A touch of banter there.
“Ah Atthis—” One must make the girl feel that her little secret is out ...; quiz her; but let her know, and pretty plain, that the Poetess had been talking....
“Ah Atthis—”
But somehow or other the lyric mood to-day was obdurate, and not to be persuaded.
“I blame the oysters! After oysters—” he murmured, turning about to ascertain what was exciting the dogs.
She was coming up the drive with her face to the sun, her body shielded behind a spreading bouquet of circumstance.
“It’s all right; they’ll not hurt you.”
“Sh’o, I not afraid!”
“Tell me who it is you wish to see.”
“Mammee send me wid dese flowehs....”
“Oh! But how scrumptious.”
“It strange how dey call de bees; honeybees, sweat-bees, bumble-bees an’ all!” she murmured, shaking the blossoms into the air.
“That’s only natural,” he returned, his hand falling lightly to her arm.
“Madame Ruiz is in?”
“She is: but she is resting; and something tells me,” he suavely added, indicating a grassy bank, “you might care to repose yourself too.”
And indeed after such a long and rambling course, she was glad to accept.
“De groung’s as soft as a cushom,” she purred, sinking with nonchalance to the grass.
“You’d find it,” he said, “even softer, if you’ll try it nearer me.”
“Dis a mighty pretty place!”
“And you—” but he checked his tongue.
“Fo’ a villa so grand, dair must be mo’ dan one privy?”
“Some six, or seven!”
“Ours is broke.”
“You should get it mended.”
“De aggervatines’!” she wriggled.
“Tell me about them.”
And so, not without digressions, she unfolded her life.
“Then you, Charlie, and Mimi are here, dear, to study?”
“As soon as de University is able to receibe us; but dair’s a waiting list already dat long.”
“And what do you do with all your spare time?”
“Goin’ round de shops takes up some ob it. An’ den ob course, dair’s de Cinés. Oh, I love de Lara. We went last night to see Souls in Hell.”
“I’ve not been!”
“Oh it was choice.”
“Was it? Why?”
“De scene ob dat story,” she told him, “happen foreign; ’way crost de big watteh, on de odder side ob de world ... an’ de principal gal, she merried to a man who neglect her (ebery ebenin’ he go to pahtys an’ biars), while all de time his wife she sit at home wid her lil pickney at her breas’. But dair anodder gemplum (a friend ob de fambly) an’ he afiah to woe her; but she only shake de head, slowly, from side to side, an’ send dat man away. Den de hubsom lose his fortune, an’, oh, she dat ’stracted, she dat crazed ... at last, she take to gamblin,’ but dat only make t’ings worse.

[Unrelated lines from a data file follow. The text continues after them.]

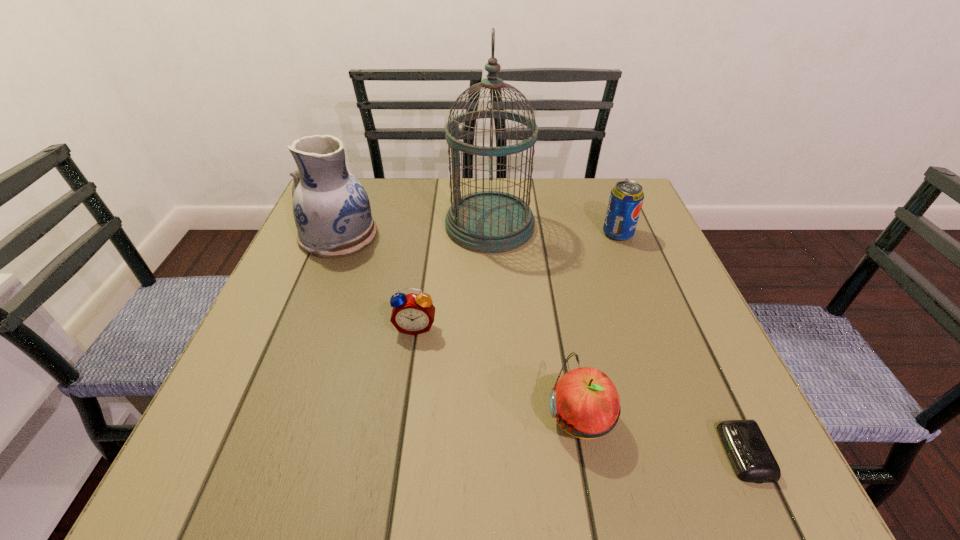
I want to click on vacant space at the far edge of the desktop, so click(x=563, y=185).

Locate an element on the screen. Image resolution: width=960 pixels, height=540 pixels. blank area at the near edge is located at coordinates (359, 488).

In the image, there is a desktop. Where is `free region at the left edge`? free region at the left edge is located at coordinates 295,326.

I want to click on free location at the right edge of the desktop, so click(658, 261).

In the image, there is a desktop. Where is `vacant space at the near left corner`? vacant space at the near left corner is located at coordinates (300, 456).

Identify the location of vacant area at the near right corner of the desktop. (699, 453).

Locate an element on the screen. The image size is (960, 540). free point between the taller alarm clock and the soda is located at coordinates (516, 280).

Find the location of a particular element. Image resolution: width=960 pixels, height=540 pixels. empty space between the nearer alarm clock and the soda is located at coordinates (681, 343).

At what (x,y) coordinates should I click in order to perform the action: click on vacant area between the fourth farthest object and the soda. Please return your answer as a coordinate pair (x, y). Looking at the image, I should click on (516, 280).

Image resolution: width=960 pixels, height=540 pixels. Identify the location of free spot between the tallest object and the leftmost object. (414, 231).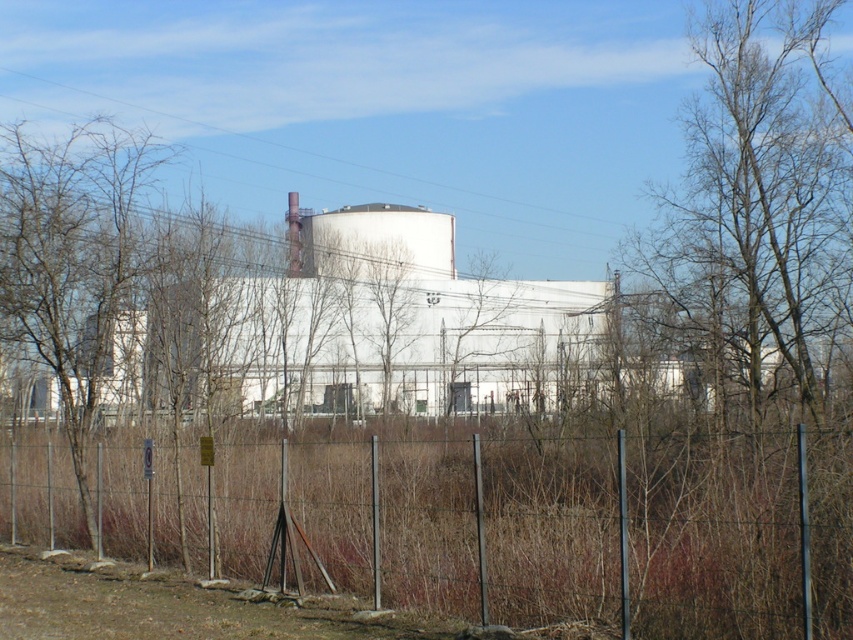
You are standing at the fence looking towards the building. There are two points marked in the image, one at coordinates point (618,552) and the other at point (106,276). Which point is nearer to your current position?

Point (618,552) is closer to the camera than point (106,276), so the point at (618,552) is nearer to your current position at the fence.

You are standing at the point marked as point (467, 522) in the image. What object is directly beneath your feet?

The metal wire fence at center is directly beneath point (467, 522).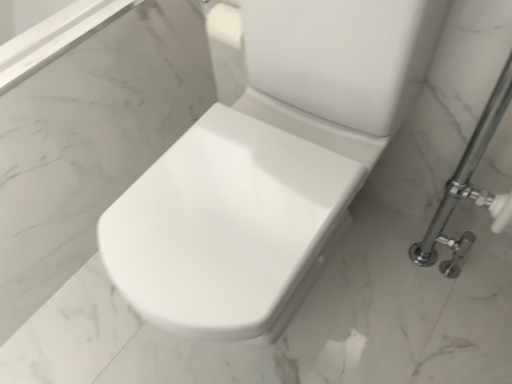
What are the coordinates of `free region on the left part of chrome/metallic shower at right` in the screenshot? It's located at (385, 313).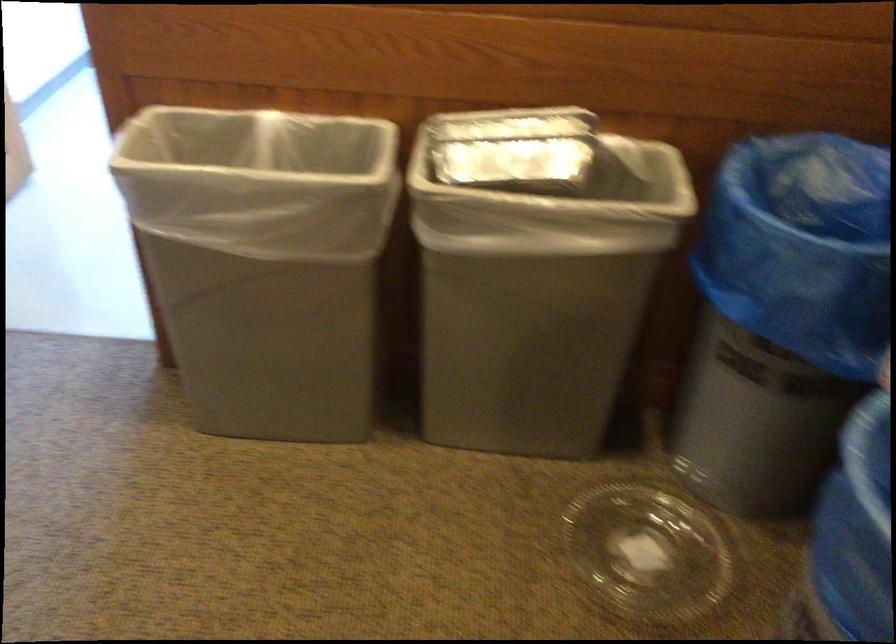
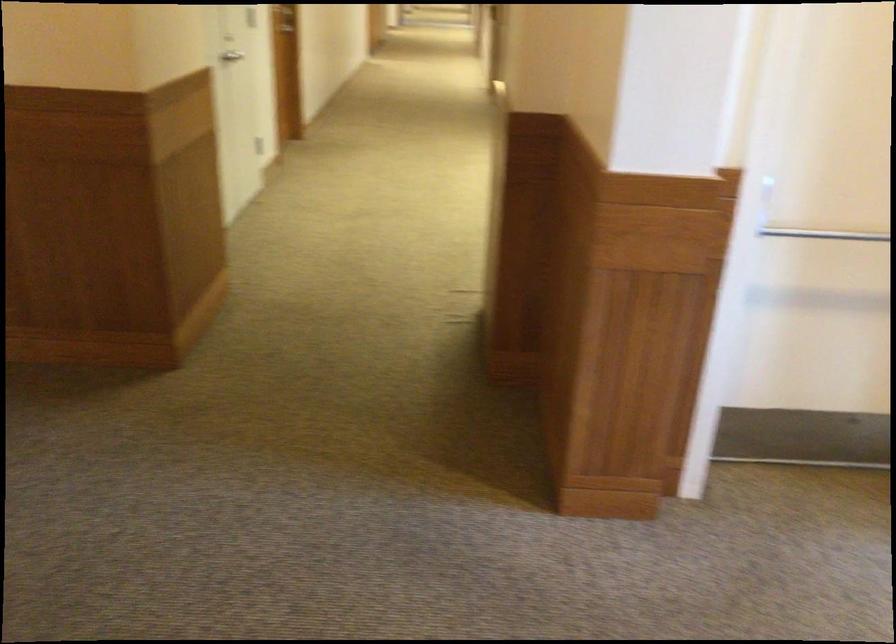
The images are taken continuously from a first-person perspective. In which direction is your viewpoint rotating?

The rotation direction of the camera is left-down.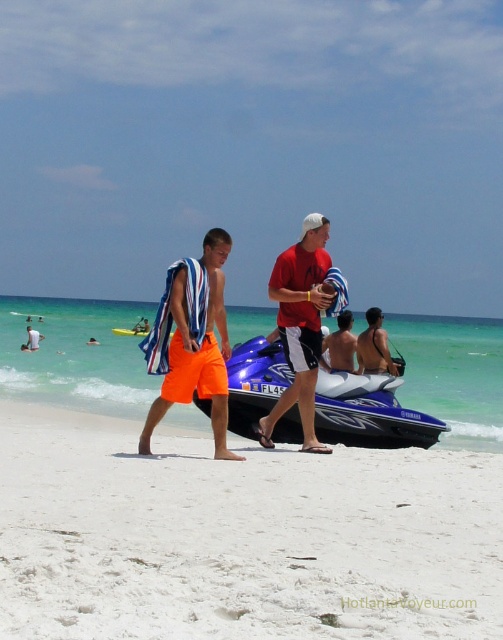
Question: Which of the following is the farthest from the observer?

Choices:
 (A) orange cotton shorts at center
 (B) orange fabric towel at lower left
 (C) red matte shirt at center
 (D) metallic blue snowmobile at center

Answer: (B)

Question: Is metallic blue snowmobile at center further to the viewer compared to red matte shirt at center?

Choices:
 (A) no
 (B) yes

Answer: (B)

Question: Considering the real-world distances, which object is farthest from the smooth tan skin at center?

Choices:
 (A) metallic blue snowmobile at center
 (B) white sandy beach at lower center

Answer: (B)

Question: Does metallic blue snowmobile at center have a lesser width compared to orange fabric towel at lower left?

Choices:
 (A) no
 (B) yes

Answer: (B)

Question: Which of the following is the farthest from the observer?

Choices:
 (A) (370, 348)
 (B) (228, 461)

Answer: (A)

Question: Is smooth tan skin at center above blue glossy jet ski at center?

Choices:
 (A) yes
 (B) no

Answer: (B)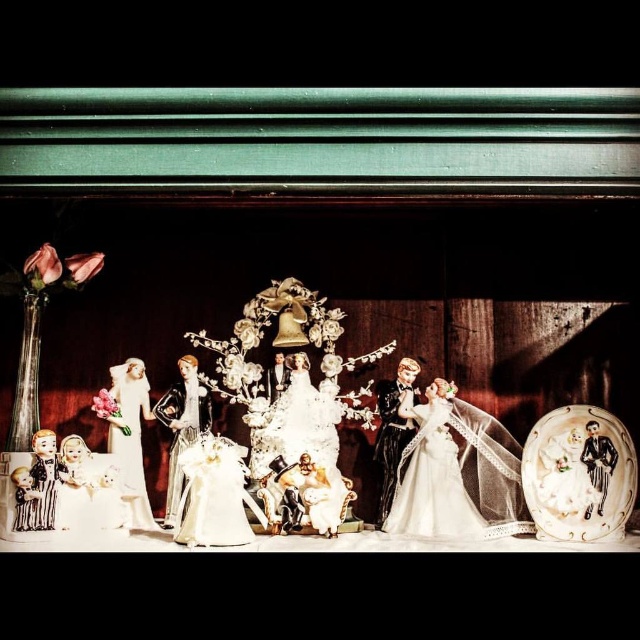
Does point (461, 486) come in front of point (120, 364)?

That is True.

Between point (461, 529) and point (140, 477), which one is positioned in front?

Point (461, 529) is more forward.

Describe the element at coordinates (432, 474) in the screenshot. I see `matte white dress at center` at that location.

Where is `matte white dress at center`? The width and height of the screenshot is (640, 640). matte white dress at center is located at coordinates (432, 474).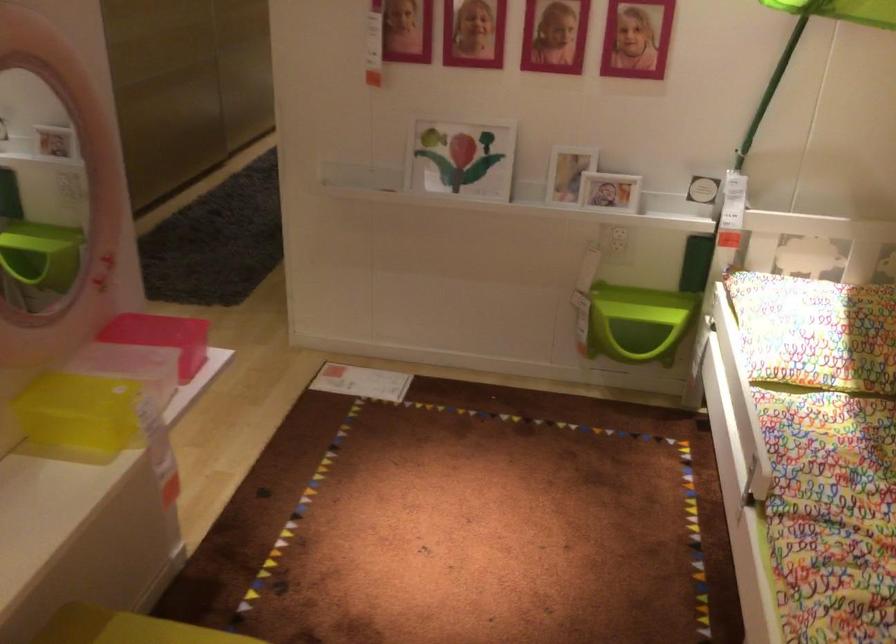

Den de friend ob de fambly come back, an’ offer to pay all de expenses ef only she unbend: so she cry, an’ she cry, ’cos it grieb her to leab her pickney to de neglect ob de serbants (dair was three ob dem, an old buckler, a boy, an’ a cook), but, in de end, she do, an’ frtt! away she go in de fambly carriage. An’ den, bimeby, you see dem in de bedroom doin’ a bit ob funning.”
“What?”
“Oh ki; it put me in de gigglemints....”
“Exquisite kid.”
“Sh’o, de coffee-concerts an’ de pictchures, I don’t nebba tiah ob dem.”
“Bad baby.”
“I turned thirteen.”
“You are?”
“By de Law ob de Island, I a spinster ob age!”
“I might have guessed it was the Bar! These Law-students,” he murmured, addressing the birds.
“Sh’o, it’s de trute,” she pouted, with a languishing glance through the sticks of her fan.
“I don’t doubt it,” he answered, taking lightly her hand.
“Mercy,” she marvelled: “is dat a watch dah, on your arm?”
“Dark, bright baby!”
“Oh, an’ de lil ‘V.R.’ all in precious stones so blue.” Her frail fingers caressed his wrist.
“Exquisite kid.” She was in his arms.
“Vitti, Vitti!—” It was the voice of Eurydice Edwards. Her face was strained and quivering. She seemed about to faint.